En fin, l’insuffisance du passage est causée, non pas par la configuration physique et juridique des lieux, mais par le projet de Madame MICHU.
Or donc : pas d’accès, pas de permis de construire, on garde les vaches !
C’est ballot ! et ça a été jugé, en particulier par La Cour d’appel de PARIS le 28 juin 2024 n° 22/10533.
Mais pas désespéré :
CASSATION (Civ 3° 5 mars 2026 n° 24-20434)
La décision de Paris est cassée, dans un conflit concernant deux copropriétés et un syndicat qui s’opposait à l’aggravation d’un passage à l’effet de permettre un aménagement commercial et surtout un accès aux pompiers en cas d’incendie.
Or donc, pas de passage, pas de permis d’aménager !
La Cour de cassation a jugé de la manière suivante : « En se déterminant ainsi, sans rechercher, comme il lui était demandé, si le projet d’aménagement des lots de copropriété de l’immeuble situé sur le fonds dominant correspondait à un usage normal du fonds, la cour d’appel n’a pas donné de base légale à sa décision au regard de l’article 652 du Code civil. »

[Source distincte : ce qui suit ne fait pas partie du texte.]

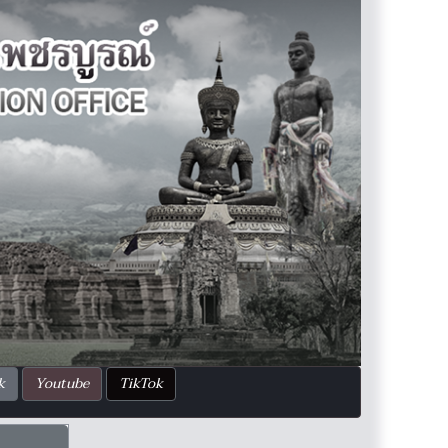
k
Youtube
TikTok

Or donc, il est parfaitement normal d’urbaniser des terrains situés en zone constructible : Madame MICHU a toutes les raisons d’espérer l’aggravation de la servitude grevant le fonds de Monsieur GROGNON.
Le juge du fonds (premier instance et cour d’appel) est contraint d’examiner la notion « d’usage normal du fonds ».
Bon espoir pour les promoteurs et négociateurs de terrains à bâtir.